# How do you approach him?



## Butterfly1014 (Jul 24, 2014)

Ok I'm just not sure if I am having a moment but I do think that all avenues should be used before giving up on a marriage. My H and I haven't really spoken except for a heated argument when he said it was over. He is staying with his parents and our son is with myself and I at our house. His mother told me to give him sometime and space but I don't really know what to do. He has came to get our son four times in the month since he has been gone and every time he does he acts up wants his Dad home, he is autistic and hates change. I really don't even know how to approach the conversation to either trying to R (which I would rather try) but have plan b ready D. I have know idea how to do that. His family has money and I guess the only smart thing I did was copy his self employment ledger he keeps his paid jobs in bc he took everything else. Some of the things that I have read on hear scare me.


----------



## Jessa72 (Jul 28, 2014)

Hello,
I'm new here also, and feel like I'm in such a mess, I'm probably not the person to give ANY advice on marriage. But I see you have not gotten any replies, so I wanted to try.
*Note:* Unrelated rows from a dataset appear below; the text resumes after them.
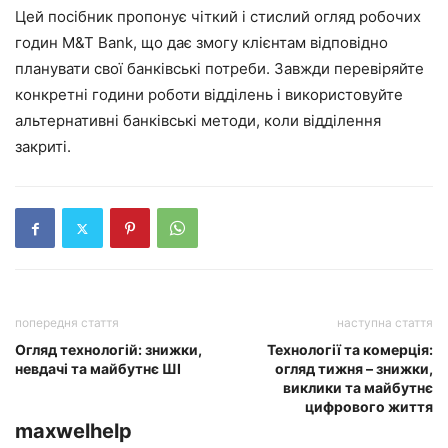
Цей посібник пропонує чіткий і стислий огляд робочих
годин M&T Bank, що дає змогу клієнтам відповідно
планувати свої банківські потреби. Завжди перевіряйте
конкретні години роботи відділень і використовуйте
альтернативні банківські методи, коли відділення
закриті.
попередня стаття
наступна стаття
Огляд технологій: знижки,
Технології та комерція:
невдачі та майбутнє ШІ
огляд тижня – знижки,
виклики та майбутнє
цифрового життя
maxwelhelp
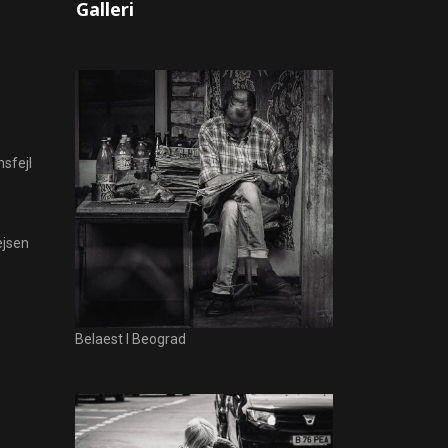
Galleri
sfejl
ejsen
Belaest I Beograd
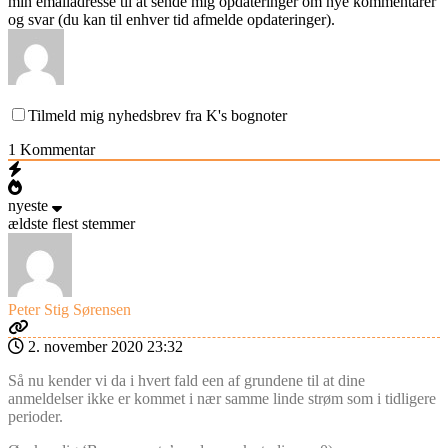
min emailadresse til at sende mig opdateringer om nye kommentarer
og svar (du kan til enhver tid afmelde opdateringer).
Tilmeld mig nyhedsbrev fra K's bognoter
1
Kommentar
nyeste
ældste
flest stemmer
Peter Stig Sørensen
2. november 2020 23:32
Så nu kender vi da i hvert fald een af grundene til at dine
anmeldelser ikke er kommet i nær samme linde strøm som i tidligere
perioder.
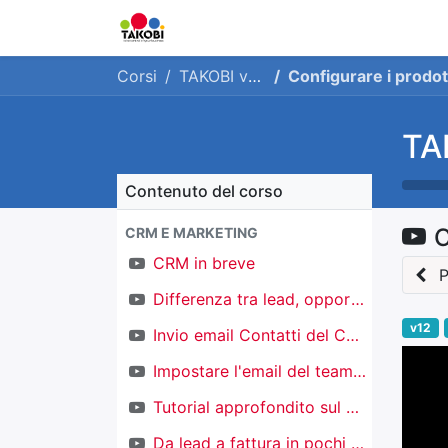
Home
Chi siamo
Ge
Corsi
TAKOBI versione 12
Configurare i prodotti con prezzi 
TA
Contenuto del corso
CRM E MARKETING
CRM in breve
P
Differenza tra lead, opportunità e contatti
v12
Invio email Contatti del CRM
Impostare l'email del team di vendita
Tutorial approfondito sul CRM
Da lead a fattura in pochi click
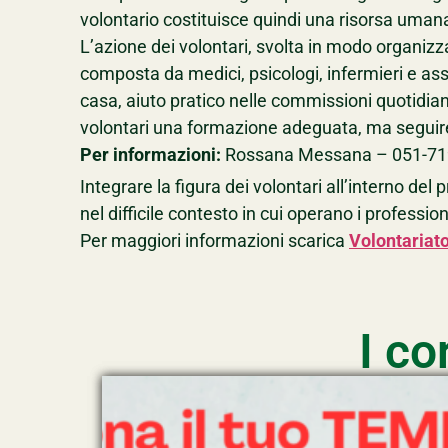
volontario costituisce quindi una risorsa umana 
L’azione dei volontari, svolta in modo organizz
composta da medici, psicologi, infermieri e ass
casa, aiuto pratico nelle commissioni quotidia
volontari una formazione adeguata, ma segui
Per informazioni:
Rossana Messana – 051-7
Integrare la figura dei volontari all’interno de
nel difficile contesto in cui operano i professioni
Per maggiori informazioni scarica
Volontariato
I co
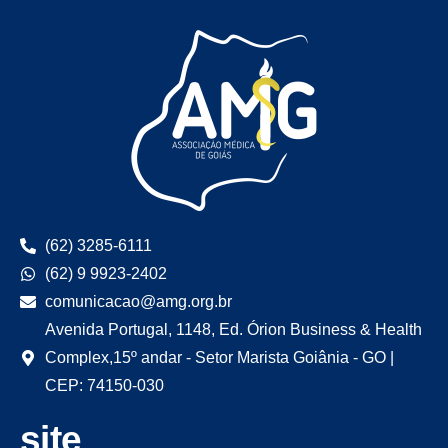
(62) 3285-6111
(62) 9 9923-2402
comunicacao@amg.org.br
Avenida Portugal, 1148, Ed. Órion Business & Health
Complex,15º andar - Setor Marista Goiânia - GO |
CEP: 74150-030
site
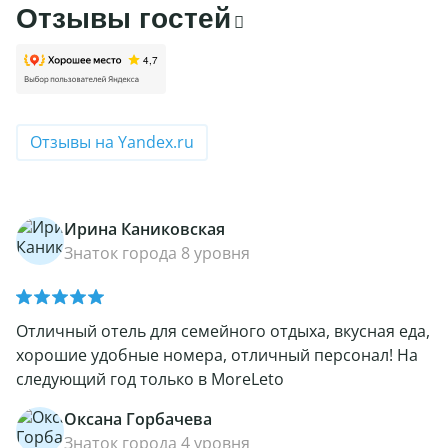
Отзывы гостей
Отзывы на Yandex.ru
Ирина Каниковская
Знаток города 8 уровня
Отличный отель для семейного отдыха, вкусная еда,
хорошие удобные номера, отличный персонал! На
следующий год только в MoreLeto
Оксана Горбачева
Знаток города 4 уровня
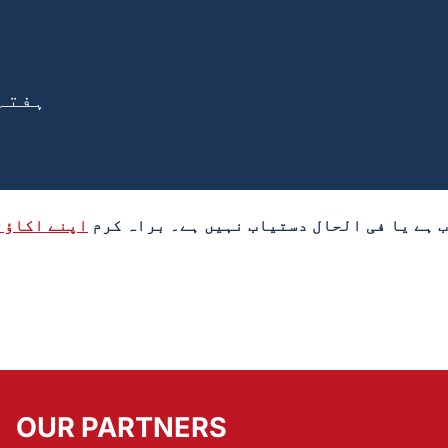
ہفتہ، 23 نومبر، 4
 ہے یا فی الحال دستیاب نہیں ہے۔ براہ کرم
اپنے اکاؤنٹ
OUR PARTNERS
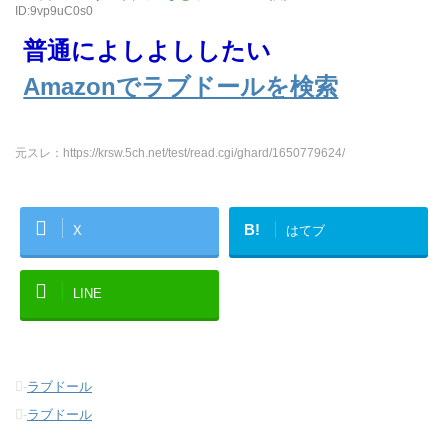
ID:9vp9uC0s0
普通によしよししたい
Amazonでラブドールを検索
元スレ：https://krsw.5ch.net/test/read.cgi/ghard/1650779624/
B!
X
はてブ
LINE
-
ラブドール
-
ラブドール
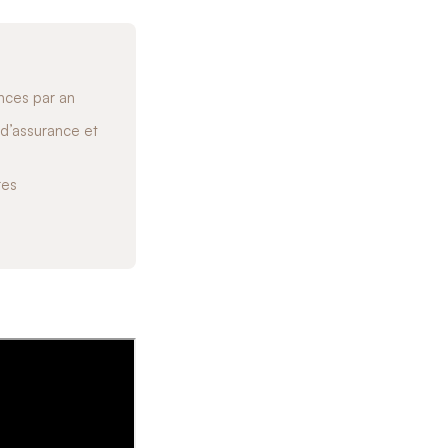
nces par an
 d’assurance et
res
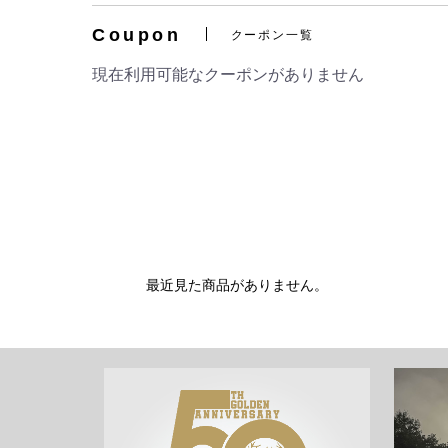
Coupon
クーポン一覧
現在利用可能なクーポンがありません
最近見た商品がありません。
First off, is he the type of person capable of communicating? If so, you are lucky. You need to sit him down for a face to face talk about this. If he's able to do that, then you will know more about how to move forward. Plus others here can advise you with a little more info.

Sorry I don't have much to offer. I am sorry you are going through this. Best of luck.

Btw, you are very smart to keep up on his finances. If he's not willing to talk, and you can't get any further in the situation, you need to act on things as far as the money goes.


----------



## 3Xnocharm (Jun 22, 2012)

Butterfly1014 said:


> Ok I'm just not sure if I am having a moment but I do think that all avenues should be used before giving up on a marriage. My H and I haven't really spoken except for a heated argument when he said it was over. He is staying with his parents and our son is with myself and I at our house. His mother told me to give him sometime and space but I don't really know what to do. He has came to get our son four times in the month since he has been gone and every time he does he acts up wants his Dad home, he is autistic and hates change. I really don't even know how to approach the conversation to either trying to R (which I would rather try) but have plan b ready D. I have know idea how to do that. His family has money and I guess the only smart thing I did was copy his self employment ledger he keeps his paid jobs in bc he took everything else. Some of the things that I have read on hear scare me.


Well, you cant go down ANY avenues if he isnt willing to even have a conversation. Why is he done with the marriage? What happened to cause that argument? How old is your son? Do you work?

Not knowing any history here or details, I would say give him his space, but tell him some kind of time limit that you expect some communication about things. Tell him that you will respect his wish for some space, but if he doesnt discuss things with you within two weeks that you will be filing for divorce. Surely that will get you at least some kind of response. If he wont discuss, then you move forward and file. That doesnt mean it actually happens, but you cannot sit in limbo forever.


----------